- _Excerto para ler_:
São centenas de pessoas, de todos os caminhos da vida, de diversas religiões. Passam turnos num espaço modesto na Rua da Mãe de Água, em Lisboa, de frente para a maior clínica de aborto de Lisboa, a observar mulheres que entram e saem pesarosas e homens que esperam à porta. E rezam.
Estamos quase a meio dos primeiros “40 dias de Oração pela Vida” que se organizam em Portugal. A iniciativa começou nos Estados Unidos, onde já deu muitos frutos. Paula Pimentel, uma das organizadoras, explica o objectivo: “São 40 dias em que pessoas de várias religiões, que tenham como objectivo único defender a vida e defender as mulheres que sofrem com esta situação, se juntam para rezar, para se juntarem ao sofrimento destas mães e tornarem-se mais próximas das pessoas.”
Aqui não há lugar para cartazes, palavras de ordem ou slogans. A esmagadora maioria dos participantes não tem qualquer contacto directo com os utentes nem os funcionários da clínica. Alguns preferem rezar dentro da pequena casa que serve de sede à associação Mãos Erguidas, que aconselha as grávidas que, à última da hora, mudam de opinião.

- _Material extraído_:

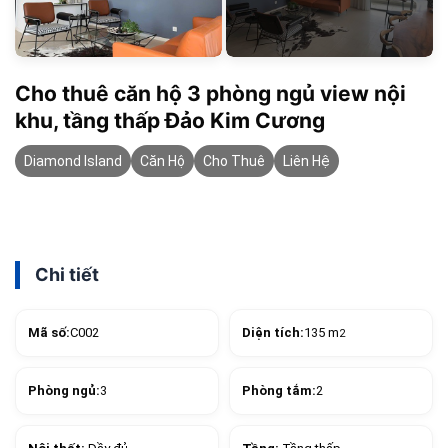
Cho thuê căn hộ 3 phòng ngủ view nội
khu, tầng thấp Đảo Kim Cương
Diamond Island
Căn Hộ
Cho Thuê
Liên Hệ
Chi tiết
Mã số:
C002
Diện tích:
135 m
2
Phòng ngủ:
3
Phòng tắm:
2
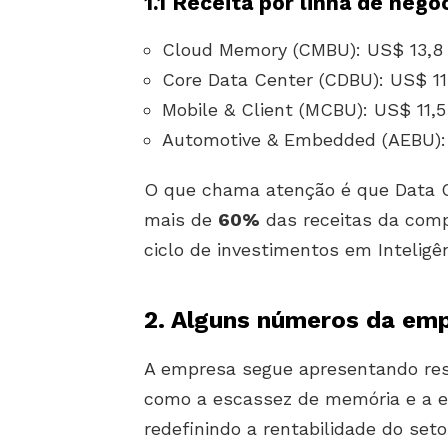
1.1 Receita por linha de neg
Cloud Memory (CMBU): US$ 13,8 
Core Data Center (CDBU): US$ 11
Mobile & Client (MCBU): US$ 11,5
Automotive & Embedded (AEBU): 
O que chama atenção é que Data 
mais de
60%
das receitas da comp
ciclo de investimentos em Inteligênc
2. Alguns números da em
A empresa segue apresentando re
como a escassez de memória e a e
redefinindo a rentabilidade do seto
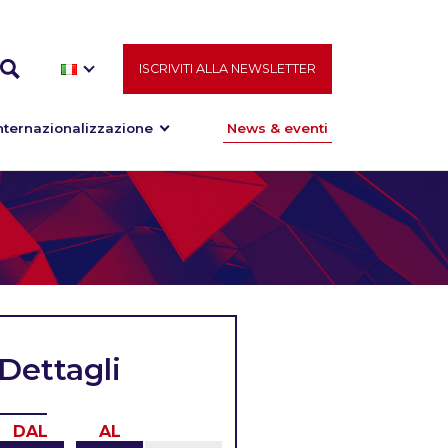
ISCRIVITI ALLA NEWSLETTER
nternazionalizzazione
News & eventi
Dettagli
DAL
AL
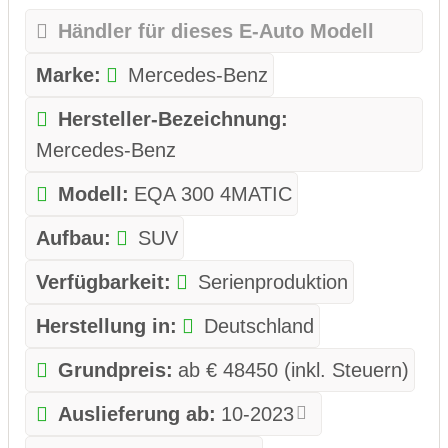
Händler für dieses E-Auto Modell
Marke:
Mercedes-Benz
Hersteller-Bezeichnung:
Mercedes-Benz
Modell:
EQA 300 4MATIC
Aufbau:
SUV
Verfügbarkeit:
Serienproduktion
Herstellung in:
Deutschland
Grundpreis:
ab € 48450 (inkl. Steuern)
Auslieferung ab:
10-2023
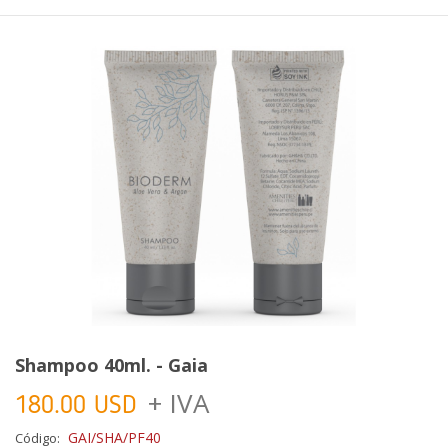
Shampoo 40ml. - Gaia
+ IVA
180.00 USD
GAI/SHA/PF40
Código:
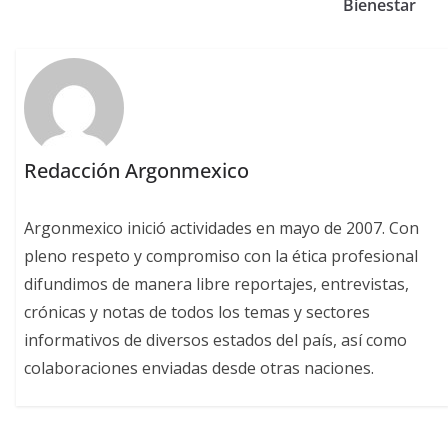
Bienestar
Redacción Argonmexico
Argonmexico inició actividades en mayo de 2007. Con
pleno respeto y compromiso con la ética profesional
difundimos de manera libre reportajes, entrevistas,
crónicas y notas de todos los temas y sectores
informativos de diversos estados del país, así como
colaboraciones enviadas desde otras naciones.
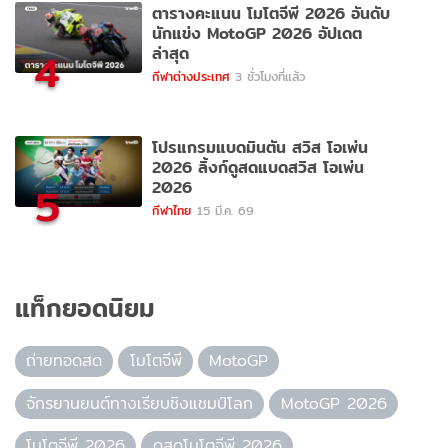
ตารางคะแนน โมโตจีพี 2026 อันดับ
นักแข่ง MotoGP 2026 อัปเดต
ล่าสุด
4
กีฬาต่างประเทศ
3 ชั่วโมงที่แล้ว
โปรแกรมแบดมินตัน สวิส โอเพ่น
2026 ลิ้งก์ดูสดแบดสวิส โอเพ่น
2026
5
กีฬาไทย
15 มี.ค. 69
แท็กยอดนิยม
ถ่ายทอดสด
โมโตจีพี
MotoGP
จักรยานยนต์ทางเรียบชิงแชมป์โลก
MotoGP 2026
โมโตจีพี 2026
ดูสดโมโตจีพี 2026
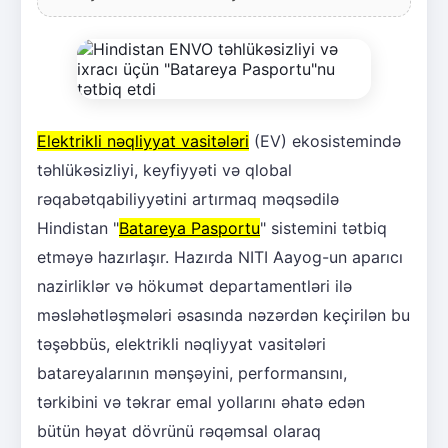
Elektrikli nəqliyyat vasitələri
(EV) ekosistemində
təhlükəsizliyi, keyfiyyəti və qlobal
rəqabətqabiliyyətini artırmaq məqsədilə
Hindistan "
Batareya Pasportu
" sistemini tətbiq
etməyə hazırlaşır. Hazırda NITI Aayog-un aparıcı
nazirliklər və hökumət departamentləri ilə
məsləhətləşmələri əsasında nəzərdən keçirilən bu
təşəbbüs, elektrikli nəqliyyat vasitələri
batareyalarının mənşəyini, performansını,
tərkibini və təkrar emal yollarını əhatə edən
bütün həyat dövrünü rəqəmsal olaraq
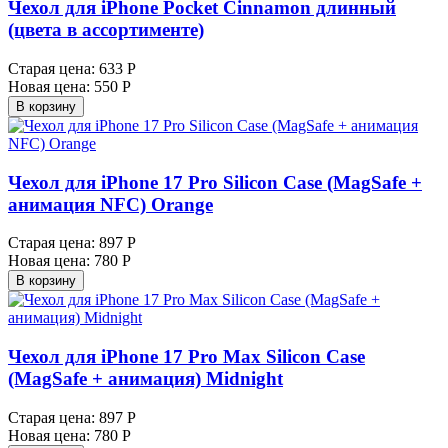
Чехол для iPhone Pocket Cinnamon длинный
(цвета в ассортименте)
Старая цена:
633 Р
Новая цена:
550 Р
В корзину
Чехол для iPhone 17 Pro Silicon Case (MagSafe +
анимация NFC) Orange
Старая цена:
897 Р
Новая цена:
780 Р
В корзину
Чехол для iPhone 17 Pro Max Silicon Case
(MagSafe + анимация) Midnight
Старая цена:
897 Р
Новая цена:
780 Р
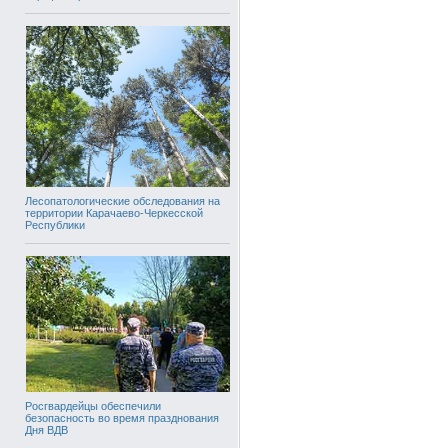
Лесопатологические обследования на
территории Карачаево-Черкесской
Республики
Росгвардейцы обеспечили
безопасность во время празднования
Дня ВДВ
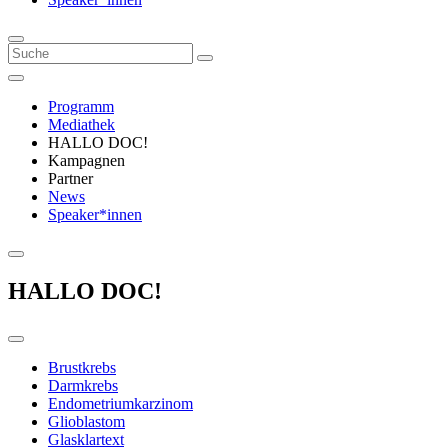
Programm
Mediathek
HALLO DOC!
Kampagnen
Partner
News
Speaker*innen
HALLO DOC!
Brustkrebs
Darmkrebs
Endometriumkarzinom
Glioblastom
Glasklartext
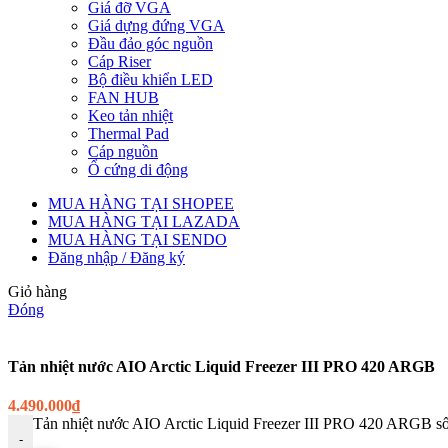
Giá đỡ VGA
Giá dựng đứng VGA
Đầu đảo góc nguồn
Cáp Riser
Bộ điều khiển LED
FAN HUB
Keo tản nhiệt
Thermal Pad
Cáp nguồn
Ổ cứng di động
MUA HÀNG TẠI SHOPEE
MUA HÀNG TẠI LAZADA
MUA HÀNG TẠI SENDO
Đăng nhập / Đăng ký
Giỏ hàng
Đóng
Tản nhiệt nước AIO Arctic Liquid Freezer III PRO 420 ARGB
4.490.000
₫
Tản nhiệt nước AIO Arctic Liquid Freezer III PRO 420 ARGB s
-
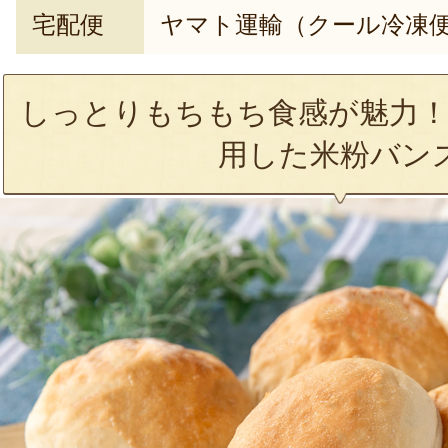
宅配便
ヤマト運輸（クール冷凍
しっとりもちもち食感が魅力！
用した米粉バン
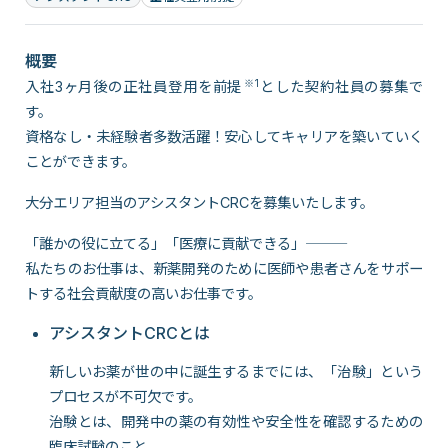
概要
※1
入社3ヶ月後の正社員登用を前提
とした契約社員の募集で
す。
資格なし・未経験者多数活躍！安心してキャリアを築いていく
ことができます。
大分エリア担当のアシスタントCRCを募集いたします。
「誰かの役に立てる」「医療に貢献できる」―――
私たちのお仕事は、新薬開発のために医師や患者さんをサポー
トする社会貢献度の高いお仕事です。
アシスタントCRCとは
新しいお薬が世の中に誕生するまでには、「治験」という
プロセスが不可欠です。
治験とは、開発中の薬の有効性や安全性を確認するための
臨床試験のこと。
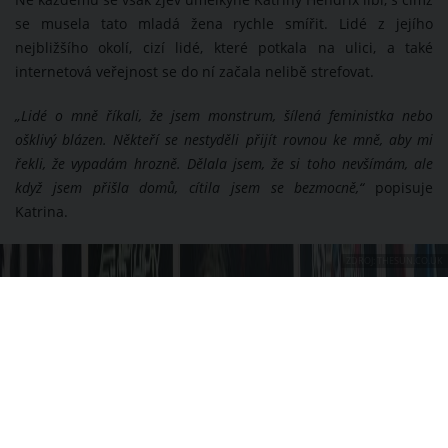
se musela tato mladá žena rychle smířit. Lidé z jejího
nejbližšího okolí, cizí lidé, které potkala na ulici, a také
internetová veřejnost se do ní začala nelibě strefovat.
„Lidé o mně říkali, že jsem monstrum, šílená feministka nebo
ošklivý blázen. Někteří se nestyděli přijít rovnou ke mně, aby mi
řekli, že vypadám hrozně. Dělala jsem, že si toho nevšímám, ale
když jsem přišla domů, cítila jsem se bezmocně,“
popisuje
Katrina.
ZDROJ: THESUN.CO.UK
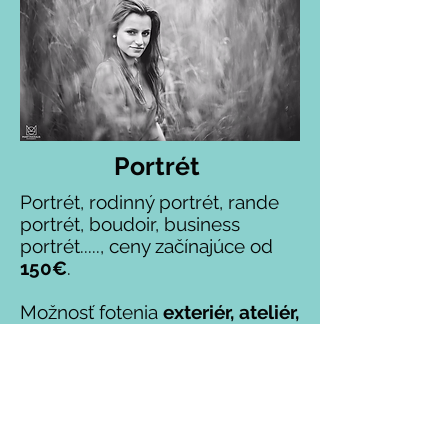
Portrét
Portrét, rodinný portrét, rande
portrét, boudoir, business
portrét....., ceny začínajúce od
15
0
€
.
Možnosť fotenia
exteriér, ateliér,
firma, u vás doma alebo
možnosť zohnať interér
(hotelová izba, apartmán)
Fotografie odovzdávam v
digitálnej podobe a tiež v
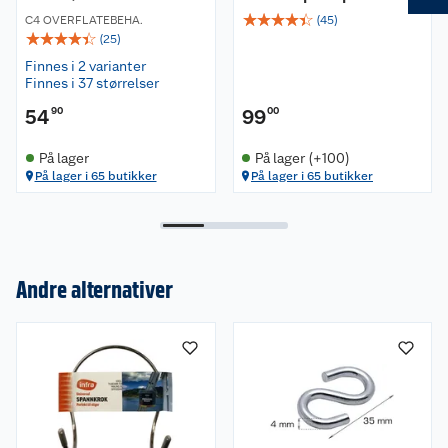
☆
☆
☆
☆
☆
C4 OVERFLATEBEHA.
(
45
)
☆
☆
☆
☆
☆
(
25
)
Finnes i 2 varianter
Finnes i 37 størrelser
54
90
99
00
På lager
På lager (+100)
På lager i 65 butikker
På lager i 65 butikker
Andre alternativer
Om oss
Kundeservice
Nyheter
Butikker
Våre merkevarer
Kontakt oss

- _Tarefas_:
**1)** Indique se cada afirmação está de acordo com o excerto sobre a oração junto à clínica em Lisboa, respondendo sim ou não e citando as palavras do excerto que o decidem: (a) a iniciativa dos "40 dias de Oração pela Vida" começou em Portugal; (b) os participantes levam cartazes e slogans; (c) o espaço onde se reza fica em frente à maior clínica de aborto de Lisboa.
**2)** Transcreva do excerto sobre a oração junto à clínica a parte que abre com as palavras "Aqui não há" e fecha com "mudam de opinião.".
Para responder, baseie-se apenas no excerto.

- _Soluções_:
**1)**
(a) Não: "A iniciativa começou nos Estados Unidos".
(b) Não: "Aqui não há lugar para cartazes, palavras de ordem ou slogans."
(c) Sim: "de frente para a maior clínica de aborto de Lisboa".

**2)**
Aqui não há lugar para cartazes, palavras de ordem ou slogans. A esmagadora maioria dos participantes não tem qualquer contacto directo com os utentes nem os funcionários da clínica. Alguns preferem rezar dentro da pequena casa que serve de sede à associação Mãos Erguidas, que aconselha as grávidas que, à última da hora, mudam de opinião.